What this task involves
Please copy exactly the lines from the top of the data through the line containing "gönderiyoruz.", and nothing else.

[Start of Attachment]

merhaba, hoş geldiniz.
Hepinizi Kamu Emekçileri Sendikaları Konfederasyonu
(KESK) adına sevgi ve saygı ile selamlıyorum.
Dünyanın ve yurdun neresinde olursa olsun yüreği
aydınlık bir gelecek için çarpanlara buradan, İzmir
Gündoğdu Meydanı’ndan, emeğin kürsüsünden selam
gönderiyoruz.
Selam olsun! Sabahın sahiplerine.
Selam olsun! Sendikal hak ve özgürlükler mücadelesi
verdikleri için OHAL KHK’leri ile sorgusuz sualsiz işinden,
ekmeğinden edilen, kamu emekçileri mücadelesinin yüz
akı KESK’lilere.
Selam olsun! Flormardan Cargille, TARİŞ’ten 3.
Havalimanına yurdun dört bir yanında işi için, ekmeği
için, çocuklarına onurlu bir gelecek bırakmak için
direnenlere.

[End of Attachment]

Exercise output
merhaba, hoş geldiniz.
Hepinizi Kamu Emekçileri Sendikaları Konfederasyonu
(KESK) adına sevgi ve saygı ile selamlıyorum.
Dünyanın ve yurdun neresinde olursa olsun yüreği
aydınlık bir gelecek için çarpanlara buradan, İzmir
Gündoğdu Meydanı’ndan, emeğin kürsüsünden selam
gönderiyoruz.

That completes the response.